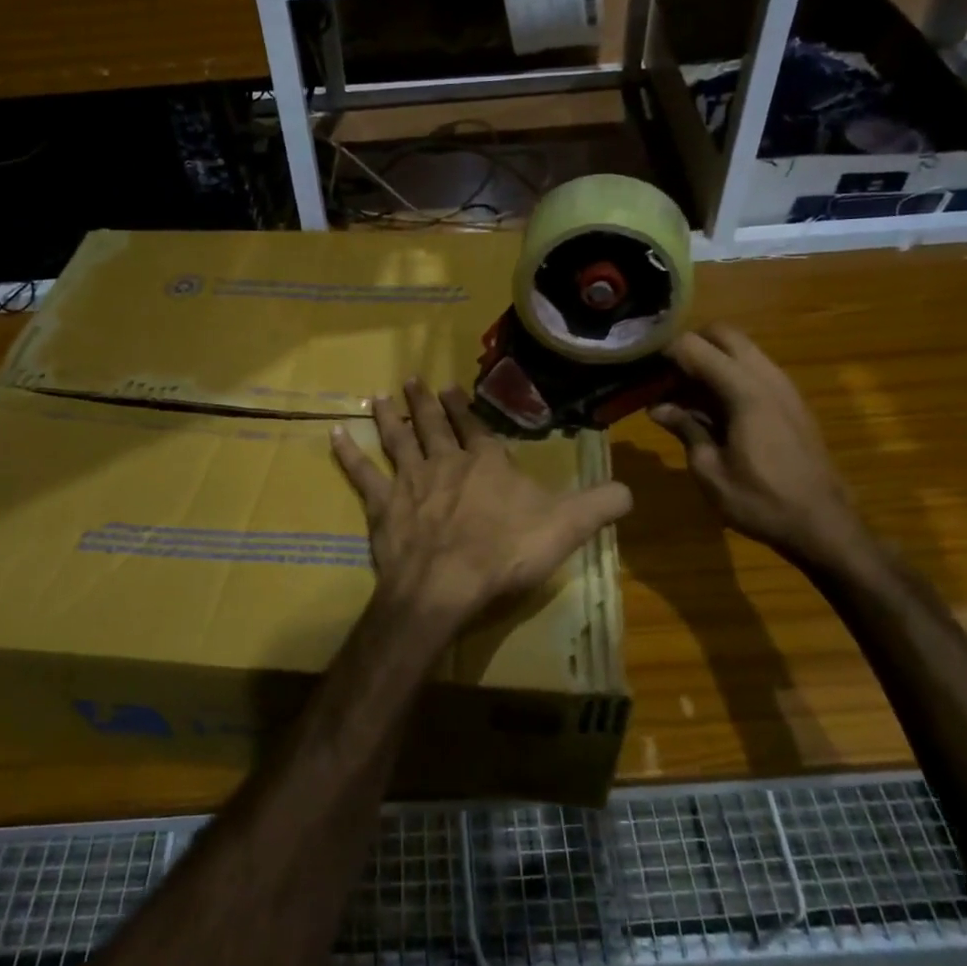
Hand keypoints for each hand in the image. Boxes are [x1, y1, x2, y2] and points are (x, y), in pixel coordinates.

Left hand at [331, 379, 631, 638]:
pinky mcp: (383, 506)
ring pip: (398, 439)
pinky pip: (362, 474)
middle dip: (425, 402)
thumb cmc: (505, 554)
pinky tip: (334, 434)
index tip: (452, 388)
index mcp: (487, 464)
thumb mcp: (566, 529)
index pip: (477, 428)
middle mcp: (446, 462)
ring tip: (382, 395)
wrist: (445, 585)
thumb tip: (631, 491)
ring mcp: (410, 481)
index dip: (466, 409)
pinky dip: (348, 453)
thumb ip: (600, 506)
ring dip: (391, 416)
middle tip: (413, 380)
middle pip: (434, 425)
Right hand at [650, 323, 866, 565]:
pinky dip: (729, 375)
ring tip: (682, 393)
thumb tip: (657, 408)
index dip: (664, 352)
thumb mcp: (710, 470)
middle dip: (690, 345)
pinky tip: (710, 407)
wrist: (824, 525)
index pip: (695, 347)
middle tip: (664, 376)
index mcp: (745, 391)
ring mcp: (784, 387)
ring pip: (742, 349)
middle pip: (723, 334)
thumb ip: (685, 429)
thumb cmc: (760, 501)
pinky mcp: (791, 401)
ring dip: (711, 359)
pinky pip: (754, 369)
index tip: (641, 370)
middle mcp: (767, 377)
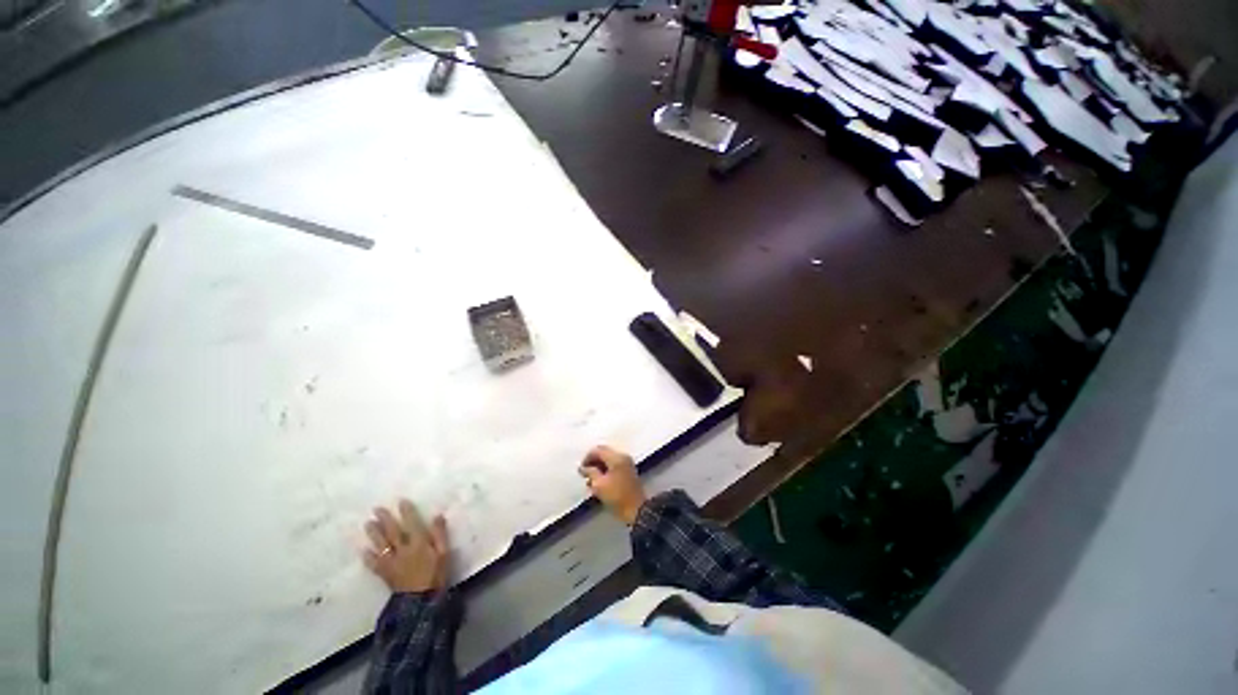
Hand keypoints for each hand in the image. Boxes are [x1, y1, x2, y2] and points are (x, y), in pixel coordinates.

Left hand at [363, 499, 449, 592]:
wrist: (420, 602)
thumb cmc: (436, 575)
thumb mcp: (444, 553)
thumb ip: (440, 534)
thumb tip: (437, 515)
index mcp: (419, 543)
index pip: (412, 523)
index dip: (406, 512)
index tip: (401, 501)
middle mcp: (403, 549)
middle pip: (392, 532)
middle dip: (385, 520)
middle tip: (376, 509)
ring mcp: (392, 562)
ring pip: (381, 545)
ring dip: (374, 534)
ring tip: (368, 524)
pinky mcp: (385, 574)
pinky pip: (375, 564)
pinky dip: (368, 557)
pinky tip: (363, 551)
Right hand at [579, 446, 646, 524]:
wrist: (637, 510)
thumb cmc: (617, 496)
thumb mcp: (599, 485)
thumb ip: (590, 473)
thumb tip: (583, 468)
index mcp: (616, 457)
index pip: (598, 450)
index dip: (587, 458)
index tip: (581, 470)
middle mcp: (623, 457)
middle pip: (604, 453)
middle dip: (593, 463)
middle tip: (585, 475)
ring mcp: (627, 464)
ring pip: (608, 460)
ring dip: (599, 468)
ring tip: (591, 482)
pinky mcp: (629, 472)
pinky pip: (614, 466)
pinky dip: (605, 472)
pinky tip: (600, 483)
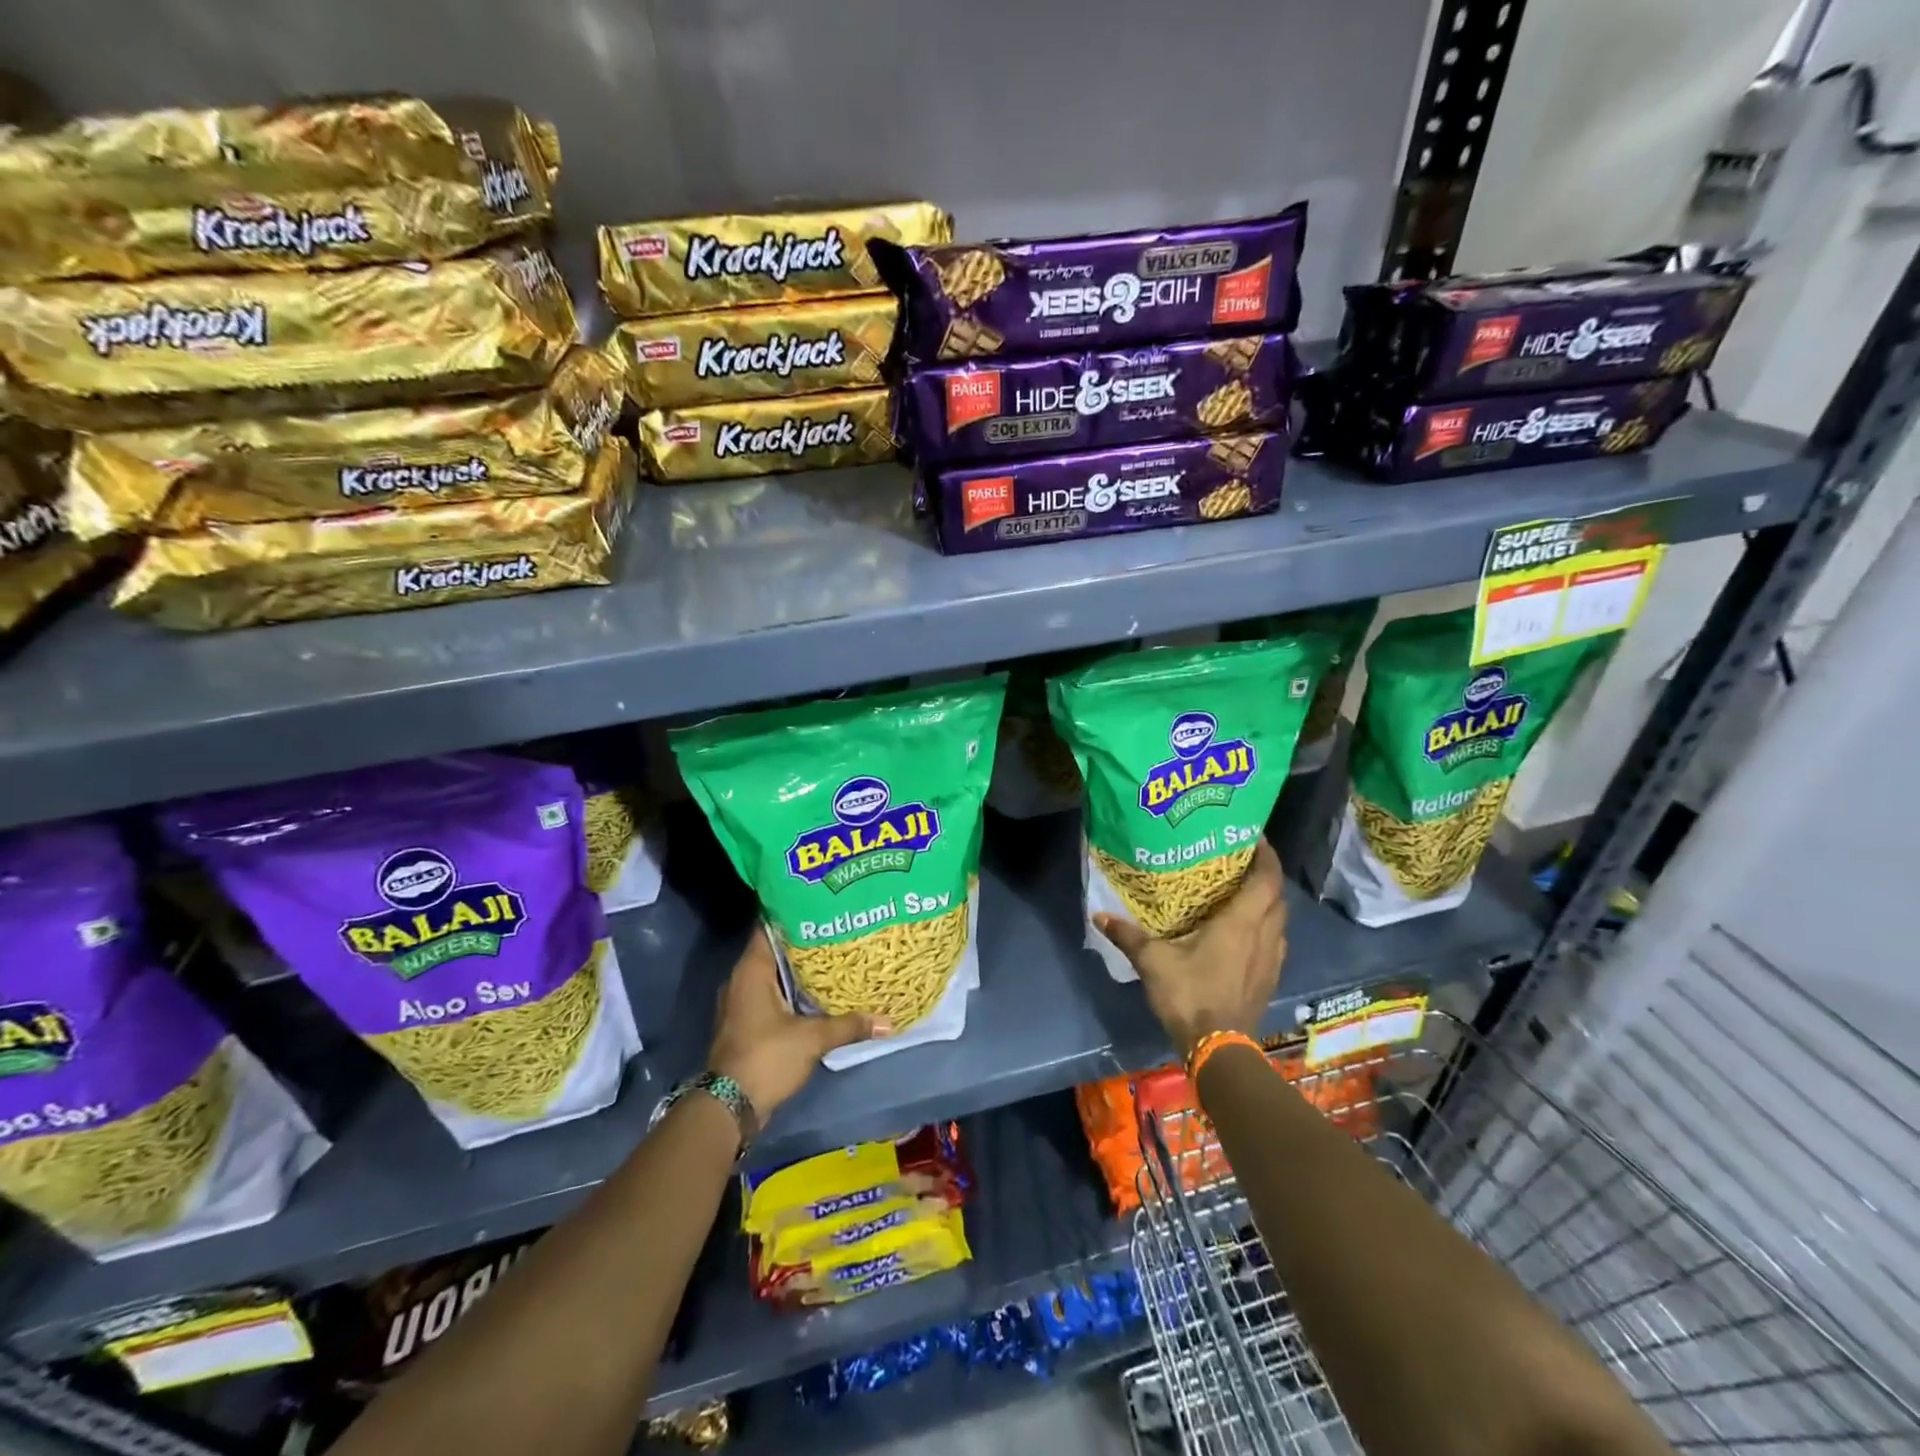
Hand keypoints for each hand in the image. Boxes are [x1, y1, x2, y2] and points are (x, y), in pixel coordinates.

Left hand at [707, 927, 891, 1116]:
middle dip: (804, 940)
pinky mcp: (746, 1022)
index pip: (769, 926)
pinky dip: (792, 990)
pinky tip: (818, 990)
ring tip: (834, 955)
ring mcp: (742, 1002)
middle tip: (837, 928)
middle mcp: (741, 980)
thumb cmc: (766, 1057)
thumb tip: (888, 1021)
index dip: (794, 912)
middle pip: (775, 949)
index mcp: (751, 970)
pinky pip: (771, 994)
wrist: (729, 1107)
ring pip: (773, 973)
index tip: (821, 904)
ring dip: (799, 968)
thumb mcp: (812, 1038)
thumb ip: (849, 1025)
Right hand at [1094, 837, 1286, 1056]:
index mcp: (1242, 923)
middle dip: (1265, 874)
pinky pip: (1275, 940)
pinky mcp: (1270, 978)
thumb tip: (1098, 915)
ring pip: (1278, 919)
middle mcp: (1264, 935)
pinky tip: (1244, 931)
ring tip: (1241, 891)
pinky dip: (1265, 926)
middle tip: (1240, 860)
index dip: (1267, 854)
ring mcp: (1272, 959)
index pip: (1267, 879)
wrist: (1218, 1048)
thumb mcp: (1152, 962)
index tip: (1253, 836)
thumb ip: (1128, 935)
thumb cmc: (1190, 995)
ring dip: (1267, 902)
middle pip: (1277, 896)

:: Exercise brief ::
Each line of the listing must be restated word for word, and the pictures left out.

:: Task answer ::
Hand keypoints for each hand in the image. Boxes are [x1, y1, x2, y2] and points are (x, y), in pixel coordinates.

Left hand at [331, 379, 631, 638]:
pinky mcp: (383, 506)
ring pip: (398, 439)
pinky pip: (362, 474)
middle dip: (425, 402)
thumb cmc: (505, 554)
pinky tip: (334, 434)
index tip: (452, 388)
index mcp: (487, 464)
thumb mcp: (566, 529)
index pip: (477, 428)
middle mcp: (446, 462)
ring tip: (382, 395)
wrist: (445, 585)
thumb tip: (631, 491)
ring mcp: (410, 481)
index dip: (466, 409)
pinky dip: (348, 453)
thumb ip: (600, 506)
ring dip: (391, 416)
middle tip: (413, 380)
middle pip: (434, 425)
Right hand at [650, 323, 866, 565]:
pinky dip: (729, 375)
ring tip: (682, 393)
thumb tip: (657, 408)
index dip: (664, 352)
thumb mcp: (710, 470)
middle dip: (690, 345)
pinky tip: (710, 407)
wrist: (824, 525)
index pip: (695, 347)
middle tip: (664, 376)
index mcp: (745, 391)
ring mcp: (784, 387)
ring pip: (742, 349)
middle pip: (723, 334)
thumb ip: (685, 429)
thumb cmc: (760, 501)
pinky mcp: (791, 401)
ring dip: (711, 359)
pinky pip: (754, 369)
index tip: (641, 370)
middle mcp: (767, 377)
Hand keypoints for each hand in the image. Boxes are [x1, y1, x2, y2] and points are (x, y), in pixel coordinates.

Left hand at [363, 499, 449, 592]:
wrist: (420, 602)
thumb cmc: (436, 575)
thumb mcp: (444, 553)
thumb ip: (440, 534)
thumb tip: (437, 515)
index mcp: (419, 543)
index pip: (412, 523)
index dip: (406, 512)
index tip: (401, 501)
middle mcp: (403, 549)
middle pip: (392, 532)
middle dip: (385, 520)
middle tip: (376, 509)
ring mcp: (392, 562)
ring pip: (381, 545)
ring dip: (374, 534)
ring tip: (368, 524)
pinky mcp: (385, 574)
pinky pip: (375, 564)
pinky dip: (368, 557)
pinky tip: (363, 551)
Right hand at [579, 446, 646, 524]:
wrist: (637, 510)
thumb cmc: (617, 496)
thumb mcp: (599, 485)
thumb ip: (590, 473)
thumb tip: (583, 468)
index mcp: (616, 457)
index pip: (598, 450)
index dip: (587, 458)
index tip: (581, 470)
middle mcp: (623, 457)
middle pip: (604, 453)
middle dip: (593, 463)
middle tip: (585, 475)
ring mcp: (627, 464)
ring pip: (608, 460)
ring dip: (599, 468)
ring tip: (591, 482)
pinky mcp: (629, 472)
pinky pip: (614, 466)
pinky dip: (605, 472)
pinky tip: (600, 483)
Hand keypoints for each hand in the image. Boxes are [x1, y1, x2, y2] and points are (x, y), in pixel coordinates.

Left hand at [707, 927, 891, 1116]:
middle dip: (804, 940)
pinky mcp: (746, 1022)
index pip: (769, 926)
pinky dip: (792, 990)
pinky tip: (818, 990)
ring tip: (834, 955)
ring mcp: (742, 1002)
middle tip: (837, 928)
middle mcp: (741, 980)
thumb cmc: (766, 1057)
thumb tip: (888, 1021)
index dip: (794, 912)
middle pip: (775, 949)
index mcp: (751, 970)
pinky pip: (771, 994)
wrist: (729, 1107)
ring pip: (773, 973)
index tip: (821, 904)
ring dip: (799, 968)
thumb mcp: (812, 1038)
thumb ip: (849, 1025)
Right hand at [1094, 837, 1286, 1056]:
index mcp: (1242, 923)
middle dip: (1265, 874)
pinky pip: (1275, 940)
pinky mcp: (1270, 978)
thumb tip: (1098, 915)
ring pip: (1278, 919)
middle mcp: (1264, 935)
pinky tip: (1244, 931)
ring tip: (1241, 891)
pinky dip: (1265, 926)
middle tip: (1240, 860)
index dip: (1267, 854)
ring mcp: (1272, 959)
index pip: (1267, 879)
wrist: (1218, 1048)
thumb mcp: (1152, 962)
index tip: (1253, 836)
thumb ip: (1128, 935)
thumb cmc: (1190, 995)
ring dip: (1267, 902)
middle pip: (1277, 896)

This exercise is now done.